Welcome to my website! I am a post-doctoral researcher at Stellenbosch University. I graduated from Paris School of Economics and the University Paris 1 Panthéon Sorbonne in June 2016. My research interests lie in dynamic industrial organization, competition policy, international trade, and environmental economics. |
PhD Disssertation Abstract
My thesis studies the role of the irreversibility of investment on the dynamic imperfect competition. It is composed of five chapters: a general introduction and four theoretical articles.
The second chapter focuses on the role of demand evolution on the possibility of preemption under irreversible investment under imperfect competition. It shows there is no possibility of preemption when there is no jump of demand. Indeed, the linearity of investment cost creates no incentive for the firms to delay investment. When there is no demand evolution, this prevents preemption.

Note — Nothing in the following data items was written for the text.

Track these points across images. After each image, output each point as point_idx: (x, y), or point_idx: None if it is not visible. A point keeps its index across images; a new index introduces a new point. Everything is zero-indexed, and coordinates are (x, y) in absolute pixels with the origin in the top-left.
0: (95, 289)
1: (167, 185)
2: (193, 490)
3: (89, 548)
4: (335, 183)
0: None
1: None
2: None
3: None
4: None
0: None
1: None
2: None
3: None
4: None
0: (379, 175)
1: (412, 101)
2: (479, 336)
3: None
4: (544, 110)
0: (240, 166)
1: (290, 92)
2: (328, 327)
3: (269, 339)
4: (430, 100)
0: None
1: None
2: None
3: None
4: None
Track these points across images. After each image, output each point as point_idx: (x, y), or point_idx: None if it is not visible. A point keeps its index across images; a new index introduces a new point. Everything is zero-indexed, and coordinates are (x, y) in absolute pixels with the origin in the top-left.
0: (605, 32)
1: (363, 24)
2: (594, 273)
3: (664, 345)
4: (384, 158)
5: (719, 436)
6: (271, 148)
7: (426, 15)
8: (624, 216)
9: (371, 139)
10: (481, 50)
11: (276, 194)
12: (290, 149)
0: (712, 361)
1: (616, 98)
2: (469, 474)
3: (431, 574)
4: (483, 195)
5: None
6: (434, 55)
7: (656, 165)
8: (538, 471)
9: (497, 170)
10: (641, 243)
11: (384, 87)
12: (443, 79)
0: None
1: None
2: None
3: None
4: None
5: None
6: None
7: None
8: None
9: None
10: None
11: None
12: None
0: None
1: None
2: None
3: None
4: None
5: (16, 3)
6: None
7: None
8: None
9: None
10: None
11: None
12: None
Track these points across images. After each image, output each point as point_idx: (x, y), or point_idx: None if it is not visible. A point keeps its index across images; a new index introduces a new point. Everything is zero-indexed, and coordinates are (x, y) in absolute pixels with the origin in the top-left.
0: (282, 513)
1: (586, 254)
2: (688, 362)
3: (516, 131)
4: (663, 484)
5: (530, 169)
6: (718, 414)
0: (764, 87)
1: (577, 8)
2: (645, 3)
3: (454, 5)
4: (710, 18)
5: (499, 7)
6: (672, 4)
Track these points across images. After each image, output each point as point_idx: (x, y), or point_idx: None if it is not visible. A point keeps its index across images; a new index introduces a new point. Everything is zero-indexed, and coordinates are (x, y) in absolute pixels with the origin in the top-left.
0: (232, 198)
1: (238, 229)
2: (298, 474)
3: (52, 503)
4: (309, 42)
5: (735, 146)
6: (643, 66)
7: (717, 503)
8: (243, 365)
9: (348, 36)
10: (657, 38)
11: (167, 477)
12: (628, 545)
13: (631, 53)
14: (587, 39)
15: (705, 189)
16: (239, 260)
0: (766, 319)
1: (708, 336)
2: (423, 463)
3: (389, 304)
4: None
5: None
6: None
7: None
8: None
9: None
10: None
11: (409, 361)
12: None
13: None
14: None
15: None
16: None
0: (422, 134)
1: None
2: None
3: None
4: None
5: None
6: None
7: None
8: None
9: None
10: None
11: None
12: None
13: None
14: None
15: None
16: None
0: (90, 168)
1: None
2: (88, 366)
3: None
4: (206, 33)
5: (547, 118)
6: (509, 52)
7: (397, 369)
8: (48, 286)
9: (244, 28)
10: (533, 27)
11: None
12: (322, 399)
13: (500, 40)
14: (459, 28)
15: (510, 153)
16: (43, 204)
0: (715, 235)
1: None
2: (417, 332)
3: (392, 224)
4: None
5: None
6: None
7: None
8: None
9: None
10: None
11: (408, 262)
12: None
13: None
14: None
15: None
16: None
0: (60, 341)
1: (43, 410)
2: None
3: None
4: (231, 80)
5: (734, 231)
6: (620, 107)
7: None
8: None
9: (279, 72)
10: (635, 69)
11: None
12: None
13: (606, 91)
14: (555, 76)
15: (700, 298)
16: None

The third chapter studies the dynamics of firms' capacity when the irreversibility of investment is partial. It shows that the investment dynamics exhibits an efficiency property, and that some initial asymmetry in capacity can be preserved in the short run, but disappears in the long run.
The fourth chapter considers the investment choice of firms when there are two different productive capacities embodying different types of technology. One technology permits to produce at a lower marginal cost but the purchasing price of the capacity using this technology is higher. Due to the presence of a financial constraint, firms use different technologies at the same time, and a preemption equilibrium appears. Finally, this paper presents a counter-intuitive policy result: an increase in the price of one of the capacities may increase its utilization.
The last chapter studies the impact of the irreversibility of investment on collusion possibility. The irreversibility of investment reduces the profitability of short run deviation, as the deviating firm has to invest in order to increase its capacity, and it creates a long run effect. Indeed, once the deviating firm has invested, it is committed to its new capacity. The deviation may thus lead to a preemption of the punishing firm. This preemption effect can make collusion harder to sustain for more patient firms.